In the part of the listing that runs from its first line through the line containing "agréées par le Conseil", switch "Brak komentarzy" to "Bez komentarzy" and reproduce those lines with nothing else changed.

-------- DATA IN THIS EXERCISE

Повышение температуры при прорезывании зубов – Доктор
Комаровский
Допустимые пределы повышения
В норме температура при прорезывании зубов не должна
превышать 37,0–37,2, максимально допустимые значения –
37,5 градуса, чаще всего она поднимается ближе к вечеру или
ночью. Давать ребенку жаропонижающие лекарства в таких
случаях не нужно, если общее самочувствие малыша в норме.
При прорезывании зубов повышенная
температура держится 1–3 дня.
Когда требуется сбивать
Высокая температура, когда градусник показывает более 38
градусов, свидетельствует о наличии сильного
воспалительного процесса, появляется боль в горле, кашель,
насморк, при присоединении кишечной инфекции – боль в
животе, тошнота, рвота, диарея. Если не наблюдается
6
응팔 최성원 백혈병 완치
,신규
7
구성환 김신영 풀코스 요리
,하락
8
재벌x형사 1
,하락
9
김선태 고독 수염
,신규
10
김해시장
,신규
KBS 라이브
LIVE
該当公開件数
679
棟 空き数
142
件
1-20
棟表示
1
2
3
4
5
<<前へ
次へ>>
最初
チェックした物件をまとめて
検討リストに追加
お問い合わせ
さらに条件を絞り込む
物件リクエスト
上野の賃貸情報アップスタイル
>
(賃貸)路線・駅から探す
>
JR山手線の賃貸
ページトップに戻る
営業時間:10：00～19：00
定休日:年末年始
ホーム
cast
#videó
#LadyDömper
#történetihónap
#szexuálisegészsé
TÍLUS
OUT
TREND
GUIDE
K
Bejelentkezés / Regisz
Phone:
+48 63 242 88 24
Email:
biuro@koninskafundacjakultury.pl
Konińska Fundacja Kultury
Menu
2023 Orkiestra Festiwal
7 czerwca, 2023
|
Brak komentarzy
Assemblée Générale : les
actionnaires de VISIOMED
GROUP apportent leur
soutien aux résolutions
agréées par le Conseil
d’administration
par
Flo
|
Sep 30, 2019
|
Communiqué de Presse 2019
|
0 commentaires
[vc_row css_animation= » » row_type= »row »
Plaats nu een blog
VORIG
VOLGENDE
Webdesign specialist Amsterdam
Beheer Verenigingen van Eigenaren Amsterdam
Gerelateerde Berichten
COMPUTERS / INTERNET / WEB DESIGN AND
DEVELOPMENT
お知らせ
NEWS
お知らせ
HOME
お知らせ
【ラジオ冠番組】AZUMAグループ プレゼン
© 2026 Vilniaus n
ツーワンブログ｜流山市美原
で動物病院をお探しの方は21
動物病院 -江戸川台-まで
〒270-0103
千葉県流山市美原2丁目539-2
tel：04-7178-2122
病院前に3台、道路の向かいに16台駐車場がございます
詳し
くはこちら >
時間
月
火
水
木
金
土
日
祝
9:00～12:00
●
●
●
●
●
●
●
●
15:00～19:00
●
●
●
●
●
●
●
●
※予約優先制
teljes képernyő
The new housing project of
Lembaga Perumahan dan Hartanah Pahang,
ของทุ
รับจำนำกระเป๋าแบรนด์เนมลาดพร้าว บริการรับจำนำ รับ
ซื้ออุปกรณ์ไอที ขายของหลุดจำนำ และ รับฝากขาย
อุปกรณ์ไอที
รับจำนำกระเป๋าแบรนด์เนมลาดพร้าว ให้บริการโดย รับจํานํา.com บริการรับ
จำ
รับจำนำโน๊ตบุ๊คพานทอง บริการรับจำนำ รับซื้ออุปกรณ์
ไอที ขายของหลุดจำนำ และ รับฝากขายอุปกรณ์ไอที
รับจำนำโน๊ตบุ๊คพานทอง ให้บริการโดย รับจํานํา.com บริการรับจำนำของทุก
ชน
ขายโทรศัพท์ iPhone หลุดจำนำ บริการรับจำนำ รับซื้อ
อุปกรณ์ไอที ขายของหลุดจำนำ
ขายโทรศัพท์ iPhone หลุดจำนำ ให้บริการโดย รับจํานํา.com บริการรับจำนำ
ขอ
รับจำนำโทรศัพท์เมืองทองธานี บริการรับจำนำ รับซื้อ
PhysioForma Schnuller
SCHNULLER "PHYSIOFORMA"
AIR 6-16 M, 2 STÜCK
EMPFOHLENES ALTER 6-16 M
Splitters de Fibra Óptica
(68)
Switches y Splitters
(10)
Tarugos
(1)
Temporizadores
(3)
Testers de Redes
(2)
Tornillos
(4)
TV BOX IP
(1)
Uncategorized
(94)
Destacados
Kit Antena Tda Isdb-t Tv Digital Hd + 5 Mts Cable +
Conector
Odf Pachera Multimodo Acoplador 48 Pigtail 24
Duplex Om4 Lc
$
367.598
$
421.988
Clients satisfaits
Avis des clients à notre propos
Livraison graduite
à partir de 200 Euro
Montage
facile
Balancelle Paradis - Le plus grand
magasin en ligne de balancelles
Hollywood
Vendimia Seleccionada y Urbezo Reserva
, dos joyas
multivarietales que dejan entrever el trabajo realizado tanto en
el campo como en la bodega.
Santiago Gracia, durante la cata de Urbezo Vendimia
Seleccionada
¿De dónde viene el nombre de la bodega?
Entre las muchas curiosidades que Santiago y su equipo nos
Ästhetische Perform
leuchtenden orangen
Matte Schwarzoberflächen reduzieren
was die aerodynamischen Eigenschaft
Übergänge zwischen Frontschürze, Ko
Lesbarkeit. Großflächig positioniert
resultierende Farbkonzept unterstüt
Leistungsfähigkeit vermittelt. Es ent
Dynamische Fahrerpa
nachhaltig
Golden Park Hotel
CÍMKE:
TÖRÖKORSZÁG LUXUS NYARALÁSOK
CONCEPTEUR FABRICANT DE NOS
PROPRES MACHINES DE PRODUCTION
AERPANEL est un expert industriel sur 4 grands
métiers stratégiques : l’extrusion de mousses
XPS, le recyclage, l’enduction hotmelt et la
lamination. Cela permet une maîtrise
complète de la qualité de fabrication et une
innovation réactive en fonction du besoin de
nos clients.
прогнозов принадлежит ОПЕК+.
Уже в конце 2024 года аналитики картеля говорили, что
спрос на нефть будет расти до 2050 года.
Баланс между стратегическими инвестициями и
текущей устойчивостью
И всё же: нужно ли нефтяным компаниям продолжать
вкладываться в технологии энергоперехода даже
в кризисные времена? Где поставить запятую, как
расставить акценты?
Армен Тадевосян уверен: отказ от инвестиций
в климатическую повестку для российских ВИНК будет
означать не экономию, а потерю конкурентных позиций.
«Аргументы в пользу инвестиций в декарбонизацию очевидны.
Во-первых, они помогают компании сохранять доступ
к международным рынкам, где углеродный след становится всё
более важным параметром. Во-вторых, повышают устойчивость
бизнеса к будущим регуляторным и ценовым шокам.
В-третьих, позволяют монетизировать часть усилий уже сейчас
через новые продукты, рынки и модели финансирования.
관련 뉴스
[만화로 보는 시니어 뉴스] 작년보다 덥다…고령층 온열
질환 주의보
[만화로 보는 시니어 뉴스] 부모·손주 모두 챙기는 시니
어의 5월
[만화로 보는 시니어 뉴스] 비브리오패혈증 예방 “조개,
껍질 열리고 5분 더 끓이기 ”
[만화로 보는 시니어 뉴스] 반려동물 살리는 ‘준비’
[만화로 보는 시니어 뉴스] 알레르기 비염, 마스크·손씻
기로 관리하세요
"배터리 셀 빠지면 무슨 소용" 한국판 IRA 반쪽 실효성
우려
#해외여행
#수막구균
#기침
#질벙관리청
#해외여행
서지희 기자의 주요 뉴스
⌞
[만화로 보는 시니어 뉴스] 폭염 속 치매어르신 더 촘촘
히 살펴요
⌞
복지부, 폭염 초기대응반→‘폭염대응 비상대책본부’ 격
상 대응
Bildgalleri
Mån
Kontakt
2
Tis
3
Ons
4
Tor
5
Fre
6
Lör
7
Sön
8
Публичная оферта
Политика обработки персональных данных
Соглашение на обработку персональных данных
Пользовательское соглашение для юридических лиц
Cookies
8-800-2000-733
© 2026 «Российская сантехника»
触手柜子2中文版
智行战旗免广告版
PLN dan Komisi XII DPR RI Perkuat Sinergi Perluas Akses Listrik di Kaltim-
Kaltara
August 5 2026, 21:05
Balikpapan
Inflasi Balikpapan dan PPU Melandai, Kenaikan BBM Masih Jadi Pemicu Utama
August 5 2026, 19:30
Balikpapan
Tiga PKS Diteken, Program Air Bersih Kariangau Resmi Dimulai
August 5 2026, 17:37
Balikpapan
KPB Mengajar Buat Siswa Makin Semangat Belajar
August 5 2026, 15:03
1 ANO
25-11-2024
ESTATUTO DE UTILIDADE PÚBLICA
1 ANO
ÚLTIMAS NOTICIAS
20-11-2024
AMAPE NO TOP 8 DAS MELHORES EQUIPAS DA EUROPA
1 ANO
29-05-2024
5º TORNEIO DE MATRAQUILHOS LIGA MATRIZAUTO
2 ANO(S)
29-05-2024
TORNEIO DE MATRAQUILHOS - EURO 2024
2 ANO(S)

----------------

◆ ANSWER TO THE PROBLEM
Повышение температуры при прорезывании зубов – Доктор
Комаровский
Допустимые пределы повышения
В норме температура при прорезывании зубов не должна
превышать 37,0–37,2, максимально допустимые значения –
37,5 градуса, чаще всего она поднимается ближе к вечеру или
ночью. Давать ребенку жаропонижающие лекарства в таких
случаях не нужно, если общее самочувствие малыша в норме.
При прорезывании зубов повышенная
температура держится 1–3 дня.
Когда требуется сбивать
Высокая температура, когда градусник показывает более 38
градусов, свидетельствует о наличии сильного
воспалительного процесса, появляется боль в горле, кашель,
насморк, при присоединении кишечной инфекции – боль в
животе, тошнота, рвота, диарея. Если не наблюдается
6
응팔 최성원 백혈병 완치
,신규
7
구성환 김신영 풀코스 요리
,하락
8
재벌x형사 1
,하락
9
김선태 고독 수염
,신규
10
김해시장
,신규
KBS 라이브
LIVE
該当公開件数
679
棟 空き数
142
件
1-20
棟表示
1
2
3
4
5
<<前へ
次へ>>
最初
チェックした物件をまとめて
検討リストに追加
お問い合わせ
さらに条件を絞り込む
物件リクエスト
上野の賃貸情報アップスタイル
>
(賃貸)路線・駅から探す
>
JR山手線の賃貸
ページトップに戻る
営業時間:10：00～19：00
定休日:年末年始
ホーム
cast
#videó
#LadyDömper
#történetihónap
#szexuálisegészsé
TÍLUS
OUT
TREND
GUIDE
K
Bejelentkezés / Regisz
Phone:
+48 63 242 88 24
Email:
biuro@koninskafundacjakultury.pl
Konińska Fundacja Kultury
Menu
2023 Orkiestra Festiwal
7 czerwca, 2023
|
Bez komentarzy
Assemblée Générale : les
actionnaires de VISIOMED
GROUP apportent leur
soutien aux résolutions
agréées par le Conseil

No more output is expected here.